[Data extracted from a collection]
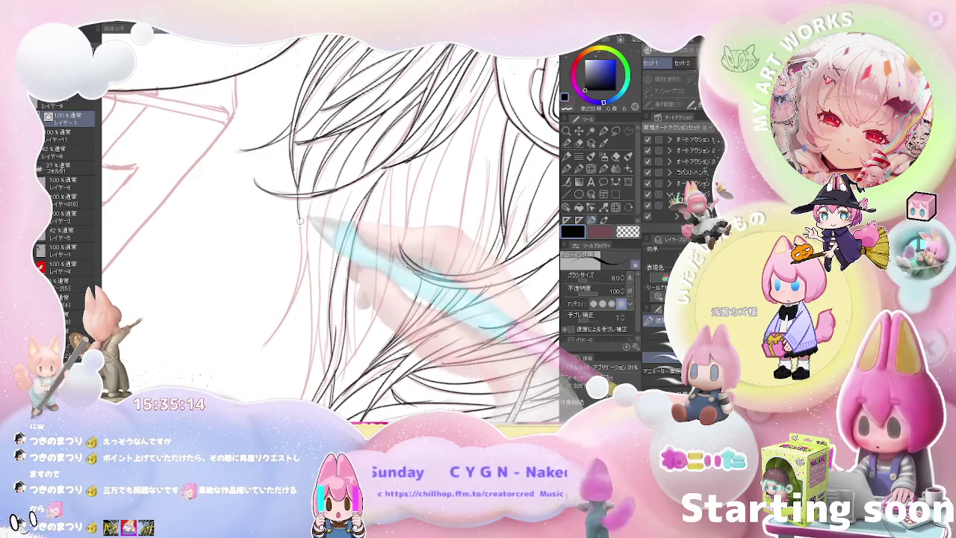
drag(303, 295, 256, 348)
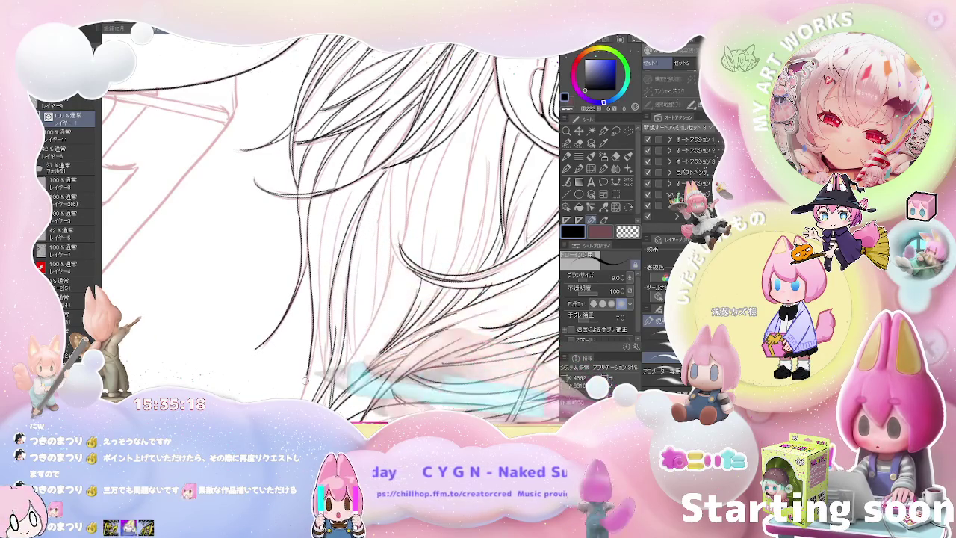
drag(304, 388, 321, 282)
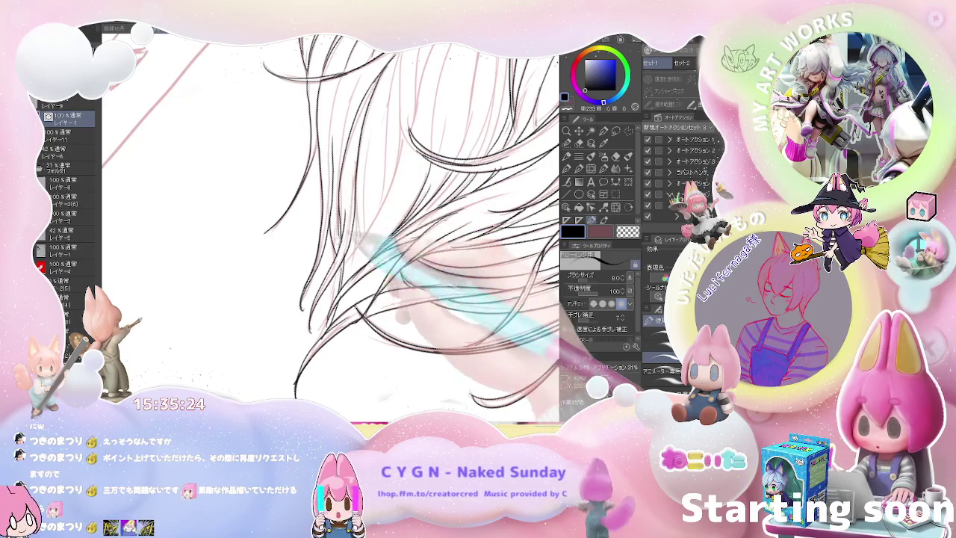
mouse_move(373, 284)
mouse_down()
mouse_move(366, 247)
mouse_move(412, 174)
mouse_move(291, 238)
mouse_move(326, 240)
mouse_up()
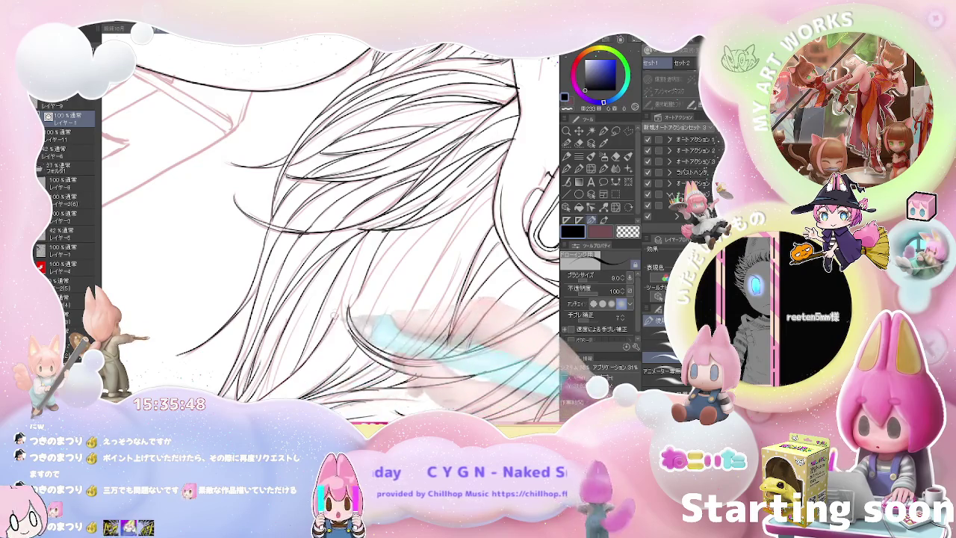
Step: Tilt the canvas to ink more hair strands, then zoom out and turn the face upright to check
drag(336, 224, 373, 194)
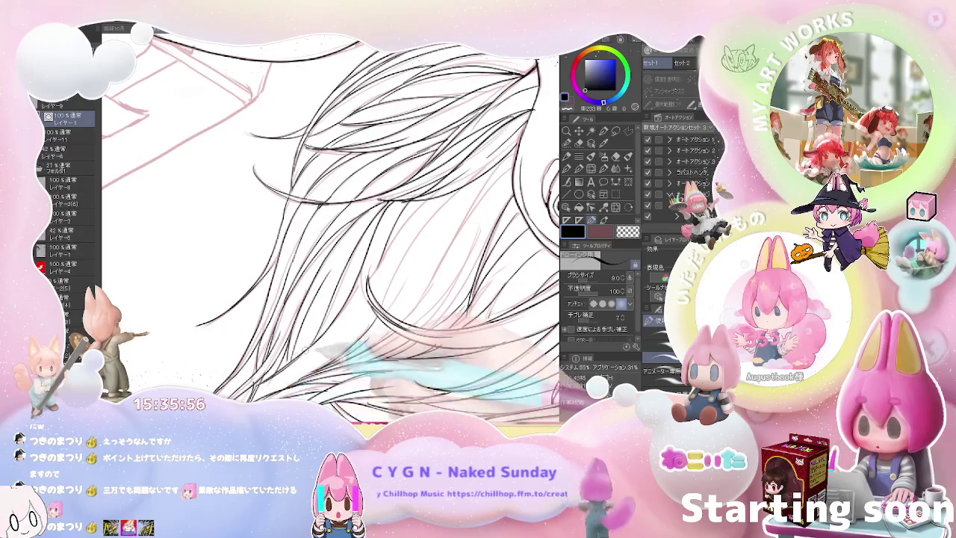
drag(290, 378, 308, 296)
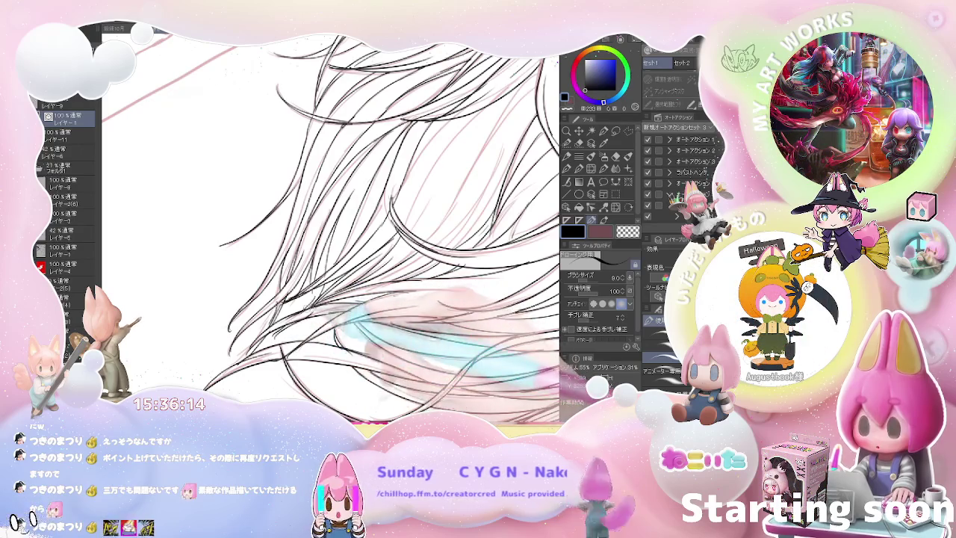
scroll(331, 224, down, 2)
scroll(331, 224, down, 2)
drag(516, 341, 374, 288)
scroll(358, 284, up, 2)
scroll(336, 280, up, 2)
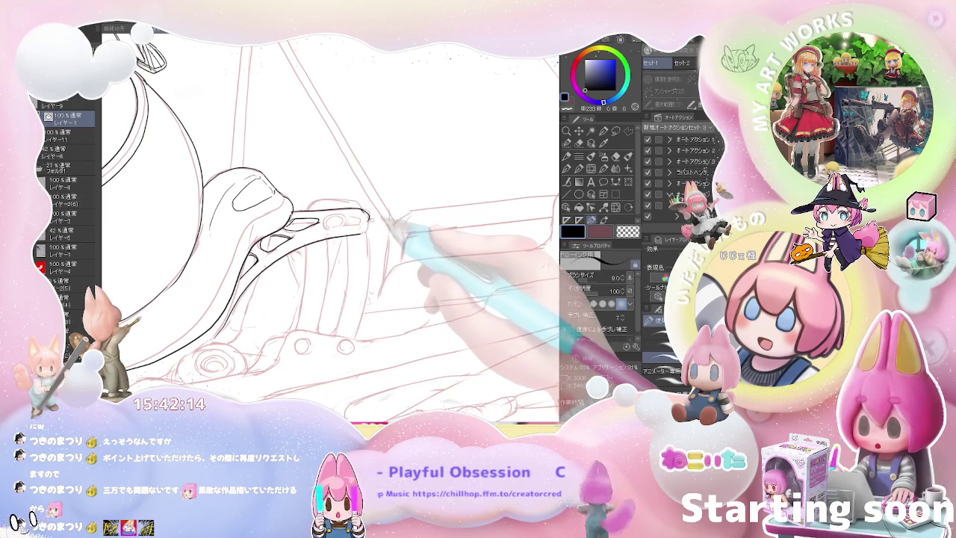
Step: Close the clip's right end and ink two curved outlines beside it over the pink rough
drag(366, 212, 368, 233)
scroll(333, 216, down, 3)
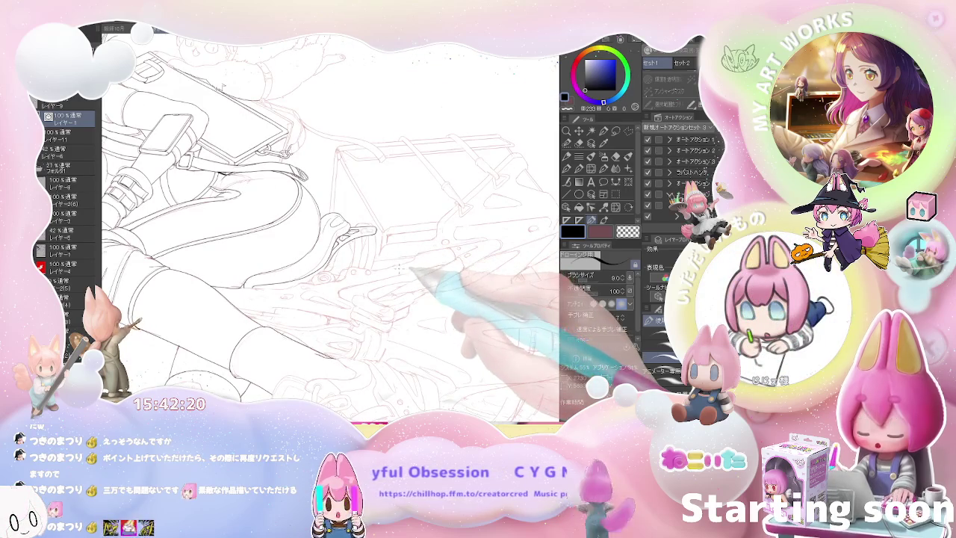
scroll(328, 224, down, 2)
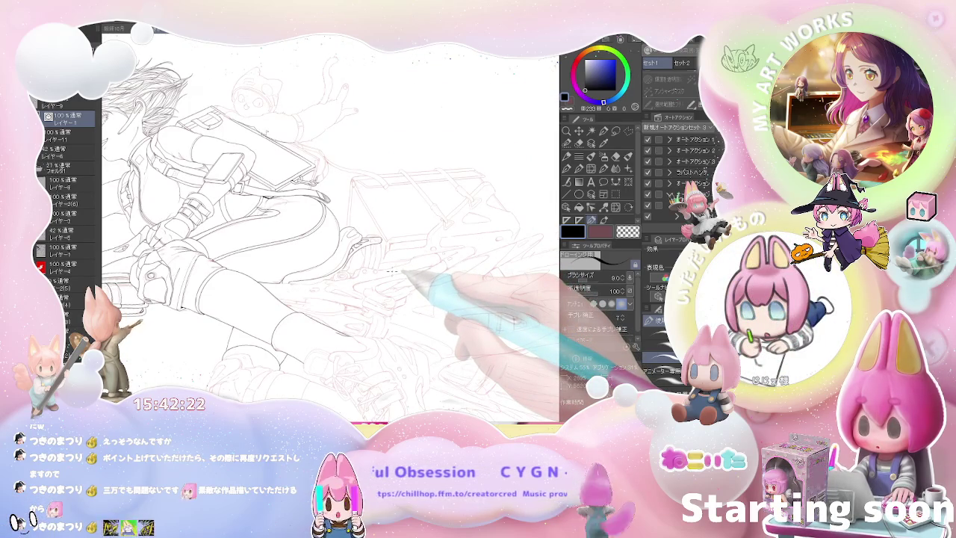
scroll(390, 273, up, 2)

**Work required**
Report back each line of the entries that holds the string "scroll".

**Output for this exercise**
scroll(331, 224, down, 2)
scroll(331, 224, down, 2)
scroll(358, 284, up, 2)
scroll(336, 280, up, 2)
scroll(333, 216, down, 3)
scroll(328, 224, down, 2)
scroll(390, 273, up, 2)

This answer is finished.